The MySQL connector is compatible with MySQL 5.7 and above, as well as MariaDB 10.3 and above. It supports both the classic mysql protocol and the newer X Protocol. For cloud-hosted MySQL instances (Amazon RDS, Google Cloud SQL, PlanetScale), standard connection parameters apply.

# Grant read-only MySQL access
CREATE USER 'openanalyst'@'%' IDENTIFIED BY 'strong_password';
GRANT SELECT ON analytics_db.* TO 'openanalyst'@'%';
FLUSH PRIVILEGES;

MongoDB

The MongoDB connector connects to replica sets and sharded clusters. OpenAnalyst automatically samples collection schemas to build its understanding of your document structure. For collections with highly variable schemas, you can provide a manual schema hint in the connection settings.

# Example MongoDB connection URI
mongodb+srv://openanalyst:password@cluster0.abc123.mongodb.net/analytics?authSource=admin

Snowflake

The Snowflake connector authenticates via username/password, RSA key-pair, or Okta-based SSO. You can specify a warehouse, database, schema, and role. OpenAnalyst creates its own session and respects Snowflake's query timeout and cost controls.

BigQuery

The BigQuery connector uses Google service account credentials. Create a service account with the BigQuery Data Viewer and BigQuery Job User roles, then download the JSON key file and paste its contents into the connector form.

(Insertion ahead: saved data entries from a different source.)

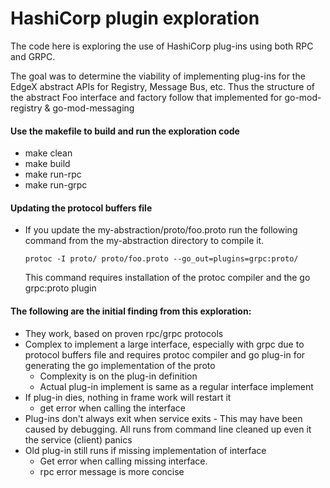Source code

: # HashiCorp plugin exploration

The code here is exploring the use of HashiCorp plug-ins using both RPC and GRPC.

The goal was to determine the viability of implementing plug-ins for the EdgeX abstract APIs for Registry, Message Bus, etc. Thus the structure of the abstract Foo interface and factory follow that implemented for go-mod-registry & go-mod-messaging

#### Use the makefile to build and run the exploration code

 * make clean
 * make build
 * make run-rpc
 * make run-grpc

#### Updating the protocol buffers file

- If you update the my-abstraction/proto/foo.proto run the following command from the my-abstraction directory  to compile it.

  `protoc -I proto/ proto/foo.proto --go_out=plugins=grpc:proto/`

  This command requires installation of the protoc compiler and the go grpc:proto plugin 

#### The following are the initial finding from this exploration:

   - They work, based on proven rpc/grpc protocols
   - Complex to implement a large interface, especially with grpc due to protocol buffers file and requires protoc compiler and go plug-in for generating the go implementation of the  proto
		- Complexity is on the plug-in definition
		- Actual plug-in implement is same as a regular interface implement
   - If plug-in dies, nothing in frame work will restart it
		- get error when calling the interface
   - Plug-ins don't always exit when service exits
         - This may have been caused by debugging. All runs from command line cleaned up even it the service (client) panics
   - Old plug-in still runs if missing implementation of interface
		- Get error when calling missing interface. 
		- rpc error message is more concise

Cloud Data Warehouses and Storage

In addition to relational databases, OpenAnalyst can query data stored in cloud object storage and modern lakehouse formats.

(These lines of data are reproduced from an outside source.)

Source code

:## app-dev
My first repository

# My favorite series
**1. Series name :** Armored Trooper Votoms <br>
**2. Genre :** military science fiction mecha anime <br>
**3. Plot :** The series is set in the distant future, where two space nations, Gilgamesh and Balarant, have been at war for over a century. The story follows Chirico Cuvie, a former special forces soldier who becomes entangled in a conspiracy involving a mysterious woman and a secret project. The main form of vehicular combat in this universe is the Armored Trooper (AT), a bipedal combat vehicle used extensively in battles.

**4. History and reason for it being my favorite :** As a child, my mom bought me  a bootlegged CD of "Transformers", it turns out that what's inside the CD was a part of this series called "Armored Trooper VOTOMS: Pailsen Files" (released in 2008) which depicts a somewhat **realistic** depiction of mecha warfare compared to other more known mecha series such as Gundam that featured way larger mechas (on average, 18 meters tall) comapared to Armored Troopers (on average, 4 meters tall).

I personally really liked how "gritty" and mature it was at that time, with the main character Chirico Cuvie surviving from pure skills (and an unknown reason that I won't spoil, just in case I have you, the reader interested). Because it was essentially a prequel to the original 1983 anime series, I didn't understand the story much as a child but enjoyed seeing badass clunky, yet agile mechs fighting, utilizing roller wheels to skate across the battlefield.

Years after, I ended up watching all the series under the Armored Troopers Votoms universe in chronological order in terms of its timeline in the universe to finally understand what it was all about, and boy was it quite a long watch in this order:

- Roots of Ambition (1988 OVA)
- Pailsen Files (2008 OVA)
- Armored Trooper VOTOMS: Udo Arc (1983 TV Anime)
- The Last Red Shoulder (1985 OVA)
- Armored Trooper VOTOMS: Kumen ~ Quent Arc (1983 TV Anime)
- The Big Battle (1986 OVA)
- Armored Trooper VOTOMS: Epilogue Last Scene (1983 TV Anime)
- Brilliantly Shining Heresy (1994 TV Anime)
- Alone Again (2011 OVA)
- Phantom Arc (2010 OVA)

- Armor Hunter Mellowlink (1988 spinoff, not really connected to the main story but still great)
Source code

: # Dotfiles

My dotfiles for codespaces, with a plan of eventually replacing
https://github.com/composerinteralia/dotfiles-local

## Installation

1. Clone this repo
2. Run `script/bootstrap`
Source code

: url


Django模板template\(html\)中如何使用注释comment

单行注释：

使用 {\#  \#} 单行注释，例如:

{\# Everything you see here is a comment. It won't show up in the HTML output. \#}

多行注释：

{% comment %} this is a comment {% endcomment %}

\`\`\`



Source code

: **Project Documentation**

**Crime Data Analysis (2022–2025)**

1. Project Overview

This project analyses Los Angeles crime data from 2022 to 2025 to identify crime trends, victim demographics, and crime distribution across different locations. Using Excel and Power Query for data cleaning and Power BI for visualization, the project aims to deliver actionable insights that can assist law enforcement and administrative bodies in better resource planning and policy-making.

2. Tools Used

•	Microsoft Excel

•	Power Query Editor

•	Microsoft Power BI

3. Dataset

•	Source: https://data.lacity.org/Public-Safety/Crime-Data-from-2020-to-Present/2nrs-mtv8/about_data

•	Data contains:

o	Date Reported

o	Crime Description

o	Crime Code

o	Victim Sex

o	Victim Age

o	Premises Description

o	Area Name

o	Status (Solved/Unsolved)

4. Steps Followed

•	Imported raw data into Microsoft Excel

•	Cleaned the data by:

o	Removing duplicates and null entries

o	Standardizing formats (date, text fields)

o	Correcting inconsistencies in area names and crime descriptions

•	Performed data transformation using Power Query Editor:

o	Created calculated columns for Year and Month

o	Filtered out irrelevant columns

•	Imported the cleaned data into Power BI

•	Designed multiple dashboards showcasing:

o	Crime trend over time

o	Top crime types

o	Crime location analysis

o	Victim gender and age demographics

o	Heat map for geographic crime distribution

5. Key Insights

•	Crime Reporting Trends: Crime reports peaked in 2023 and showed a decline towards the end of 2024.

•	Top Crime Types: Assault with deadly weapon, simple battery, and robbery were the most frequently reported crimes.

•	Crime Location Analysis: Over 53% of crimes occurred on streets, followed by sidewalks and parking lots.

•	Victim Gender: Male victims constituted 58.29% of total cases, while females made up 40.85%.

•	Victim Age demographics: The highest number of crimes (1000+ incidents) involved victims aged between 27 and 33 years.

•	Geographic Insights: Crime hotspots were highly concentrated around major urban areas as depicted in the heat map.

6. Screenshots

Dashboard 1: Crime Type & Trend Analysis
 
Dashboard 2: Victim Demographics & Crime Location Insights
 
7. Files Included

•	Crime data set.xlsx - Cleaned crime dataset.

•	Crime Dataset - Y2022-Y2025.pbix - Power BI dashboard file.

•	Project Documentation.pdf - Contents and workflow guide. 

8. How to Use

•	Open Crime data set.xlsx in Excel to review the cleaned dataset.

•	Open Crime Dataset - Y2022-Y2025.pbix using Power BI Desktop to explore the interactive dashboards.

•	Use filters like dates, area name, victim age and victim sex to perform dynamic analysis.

AWS S3: Connect via IAM access keys or IAM role assumption. OpenAnalyst can query Parquet, CSV, and JSON files directly, or integrate with AWS Athena for SQL-based querying over S3.
Google Cloud Storage: Authenticate with a service account. Supports Parquet, CSV, Avro, and ORC file formats.
Azure Blob Storage: Connect with a connection string or SAS token. Support for Delta Lake tables is available on Pro and above plans.

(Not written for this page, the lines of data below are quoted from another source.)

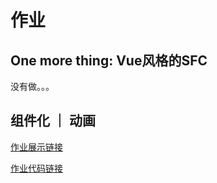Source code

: # 作业

## One more thing: Vue风格的SFC

没有做。。。

## 组件化 ｜ 动画

[作业展示链接](https://swpuhu.github.io/Frontend-01-Template/week15/animation/animation.html)

[作业代码链接](https://github.com/swpuhu/Frontend-01-Template/tree/master/week15/animation)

SaaS and Productivity Platforms

OpenAnalyst integrates directly with popular business tools to bring operational data into your analytics workflows without exporting to a database first.

Google Sheets: Authenticate via Google OAuth. OpenAnalyst can read any sheet in your Google Drive that you have granted access to. Data refreshes on query or on a configurable schedule.
Airtable: Connect with your Airtable API key or OAuth token. All bases and tables in your workspace are discoverable. Supports linked records and formula field expansion.
Notion: Use the Notion integration token to read database pages. OpenAnalyst maps Notion database properties to a tabular schema for querying.
Salesforce: Connect via OAuth 2.0. Supports standard and custom objects. OpenAnalyst uses the SOQL query interface internally.
HubSpot: Connect via private app tokens. Access CRM data including contacts, deals, companies, and custom pipelines.

APIs and Custom Sources

For data sources that do not have a native connector, OpenAnalyst provides a generic API connector that can fetch and parse JSON or CSV responses from any HTTP endpoint.

REST APIs: Configure the base URL, authentication method (API key header, Bearer token, Basic auth, OAuth 2.0), and pagination strategy (cursor, offset, link header).
GraphQL: Provide the GraphQL endpoint and your query. OpenAnalyst maps the response structure to a tabular format.
Webhooks: Use OpenAnalyst as a webhook receiver. Incoming payloads are stored in a managed buffer table that you can query like any other source.

File Uploads

For one-off analysis or importing historical data, OpenAnalyst accepts direct file uploads:

CSV: Up to 500 MB per file. Delimiter and encoding are auto-detected. Custom delimiters can be specified manually.
Excel (.xlsx, .xls): All sheets within the workbook are imported as separate tables. Formula values are captured at upload time.
JSON: Both flat and nested JSON structures are supported. Nested objects are flattened using dot notation (e.g., address.city).
Parquet: Compressed columnar format. Ideal for large datasets where CSV would be impractical.

Tip: For regularly updated file-based data, consider using the Google Sheets or Airtable connectors instead of repeated file uploads. They automatically reflect the latest data without manual re-upload.